# Pioneer/Onkyo Merger?



## Biscuit97 (Jan 20, 2012)

Any speculation on what happens with Pioneer now that the venture capital firm and Onkyo have purchased a large percentage of the AV business? It doesn't look like Pioneer released successors to the 1223, 1323 or the 1523 from last year. Does anyone expect new offerings from Pioneer over the next 6-8 months? I also wonder if new offerings will more closely resemble old Pioneer receivers or Onkyo receivers. Speculate away...


----------



## willis7469 (Jan 31, 2014)

I'm guessing it will be at least one more generation til we see any influence from onkyo.


----------



## tcarcio (Jun 27, 2007)

I know that Onkyo gave up on Audyssey but I would love to see a Pioneer Elite looking receiver with XT32. I think something like that would really sell well.:clap:


----------



## chashint (Jan 12, 2011)

The Pioneer acquisition may influence Onkyo more than Onkyo influences the new acquisition.


----------



## J&D (Apr 11, 2008)

This is an interesting pairing given Onkyo's recent direction on their AVR's. It would be great if they would combine the benefits of both into a single line but my guess is both lines continue for the near future. What I hope does not happen is they relegate one brand to certain price points only.


----------



## chashint (Jan 12, 2011)

J&D said:


> This is an interesting pairing given Onkyo's recent direction on their AVR's. It would be great if they would combine the benefits of both into a single line but my guess is both lines continue for the near future. What I hope does not happen is they relegate one brand to certain price points only.


It's impossible to know what direction it will take.
While I would like to see the two brands remain distinctly different and service the entire market it is unlikely that will happen.

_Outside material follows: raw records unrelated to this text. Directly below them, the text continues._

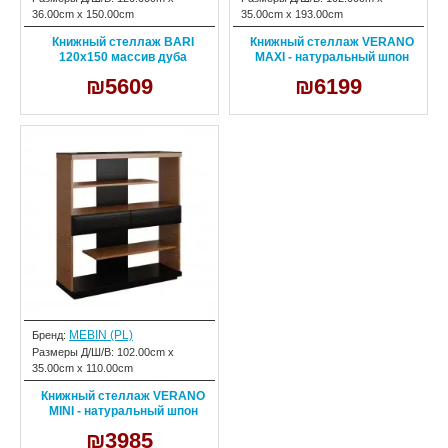
36.00cm x 150.00cm
35.00cm x 193.00cm
Книжный стеллаж BARI
Книжный стеллаж VERANO
120х150 массив дуба
MAXI - натуральный шпон
₪5609
₪6199
MEBIN (PL)
Бренд:
Размеры Д/Ш/В:
102.00cm x
35.00cm x 110.00cm
Книжный стеллаж VERANO
MINI - натуральный шпон
₪3985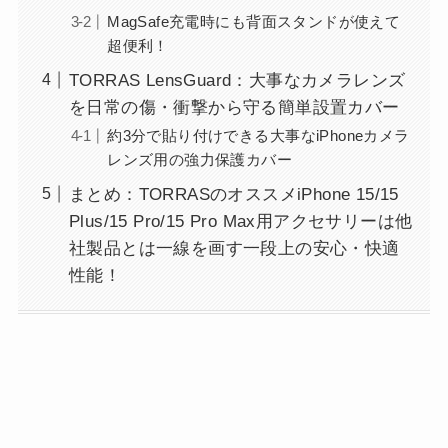
MagSafe充電時にも背面スタンドが使えて
超便利！
TORRAS LensGuard：大事なカメラレンズ
を日常の傷・衝撃から守る簡単設置カバー
約3分で貼り付けできる大事なiPhoneカメラ
レンズ用の強力保護カバー
まとめ：TORRASのオススメiPhone 15/15
Plus/15 Pro/15 Pro Max用アクセサリーは他
社製品とは一線を画す一段上の安心・快適
性能！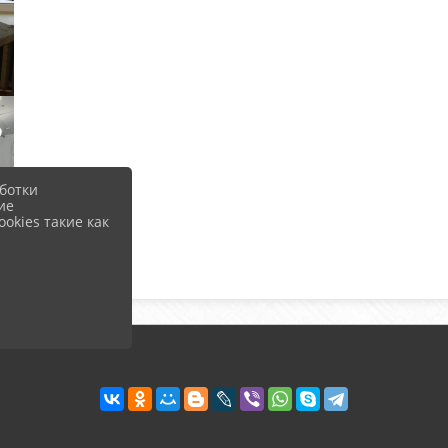
ботки
ие
okies такие как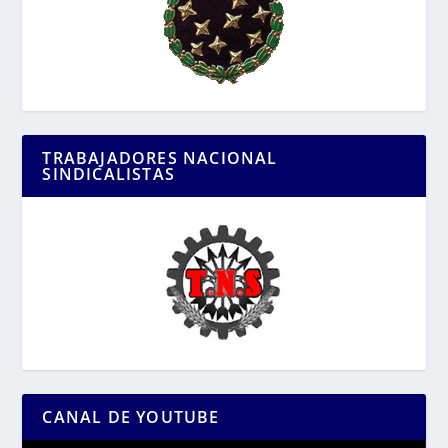
TRABAJADORES NACIONAL
SINDICALISTAS
CANAL DE YOUTUBE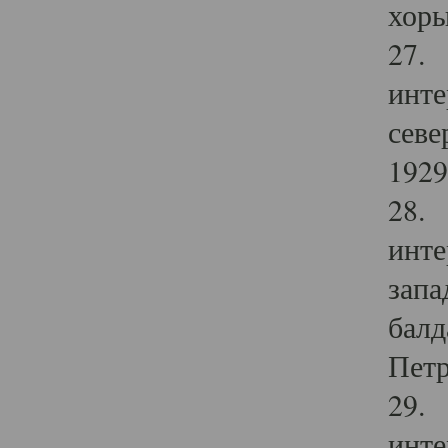
хоры
27. 
инте
севе
1929 
28. 
инте
запа
балд
Петр
29. 
инте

At the time Pioneer decided to sell and the acquisition was made there was an article that included the sales values of the Pioneer home electronics division and Onkyo.
The division Pioneer sold off by sales value is larger than Onkyo, but the profit margin at Pioneer is very slim.
Onkyo's profit margin was not published.
There is also a venture capital company significantly involved and that company may want to sell off the physical assets of Pioneer or Onkyo to recoup part of the investment in the short term.
Everything in business at this point in time is all about maximizing shareholder value.
I see no scenario where duplication of engineering or manufacturing will exist longer than it takes for management to figure out where those activities will be located and what the product lineup will look like.


----------



## J&D (Apr 11, 2008)

Agree that economics will not allow both entities to continue as they are today and having fewer options is always a bad thing for enthusiasts. Sure hope this was not just an opportunity to grab some cash in an asset fire sale.


----------



## chashint (Jan 12, 2011)

I cannot find the article that had the Pioneer home division financials, but if I remember correctly the profit margin was less than 10%.
The sell off was to put all resources into the automobile audio where the margins were much better.


----------